After the Storm
Today I spoke with a person with whom I had become friendly during the pandemic. We spent more than a year doing weekend things with a couple of other people and it was fun. Now the pandemic is more or less over and this person is at odds with herself, wondering what happened to that wonderful friendship we all had.
I believe this situation is happening in many places to many people.
At the beginning of the pandemic, a group of us — only four people — decided to create a capsule into which we would only allow others whom we knew to be safe … i.e., not exposed to The Virus. What resulted was a little group of four of us who met every Friday night and Saturday for more than a year. We ate together, played cards, backgammon, barbequed, drank wine and became a tight unit.
Every once in a while, others would want to join the group — but there was always a tension. The outsiders were suspect. There were times when we refused people entrance into our capsule because they were in places where they were potentially exposed to the virus.
Everyone was a bit paranoid during that period of time.
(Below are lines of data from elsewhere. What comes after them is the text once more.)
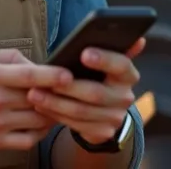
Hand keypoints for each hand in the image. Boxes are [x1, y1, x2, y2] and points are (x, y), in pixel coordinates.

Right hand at [0, 45, 74, 151]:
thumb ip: (8, 55)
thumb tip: (36, 63)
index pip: (29, 75)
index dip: (52, 76)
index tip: (69, 76)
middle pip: (38, 98)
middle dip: (55, 95)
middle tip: (65, 92)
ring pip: (37, 120)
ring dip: (50, 114)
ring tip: (53, 107)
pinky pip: (29, 139)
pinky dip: (39, 132)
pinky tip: (38, 123)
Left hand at [27, 37, 144, 144]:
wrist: (101, 109)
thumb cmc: (94, 74)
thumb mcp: (101, 60)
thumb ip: (108, 47)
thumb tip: (136, 38)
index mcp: (127, 74)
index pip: (121, 65)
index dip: (104, 59)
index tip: (83, 53)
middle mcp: (125, 97)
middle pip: (96, 93)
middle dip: (68, 87)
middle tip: (46, 80)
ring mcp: (115, 117)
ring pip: (82, 111)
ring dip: (55, 103)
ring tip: (33, 93)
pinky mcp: (103, 132)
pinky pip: (76, 125)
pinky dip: (56, 115)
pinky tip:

We all clung tightly to the little bubbles of safety we’d created and we protected them diligently. Then, things began to loosen up and life took on breath again. We all opened our doors to life and welcomed more than three or four people into our space.
However, what has been the biggest challenge in this whole adventure is that the person I spoke with today is feeling like they’ve lost their friends. We were all so close and suddenly, with the freedom of movement being restored, most of the group set sail for life as it used to be. Except this individual. They are grieving the loss of a nuclear group that gave them a sense of belonging and a sense of relationship that was lacking in their life.
I can’t help but wonder how many others are affected in the same manner.
The challenge now becomes how to reintegrate into life and even let go of the tight relationships formed during the tension of the pandemic.
There’s an adage that talks about people coming into and going out of our lives:
Some people come into your life for a season, and some come for a lifetime. Never mix seasonal people up with lifetime expectations.
The problem with mixing seasonal people up with lifetime expectations is that disappointment will follow. It’s important to recognize the difference and be willing to keep what is meant to be kept and release what isn’t. And that is often very difficult — especially when the season was intense and demanding. It felt safe to be with those people and we want to keep the feeling going. However, forcing it with expectations of what we might think it should be will only alienate the very ones we want to be close to.
What to do?
Hold relationships with open hands. When we clench our hands around relationships, we run the danger of squeezing the life out of them. If they’re meant to be lifetime, that will become clear. If it isn’t clear, allow it to flow with the natural course of events. Enjoy what was and savor the experience.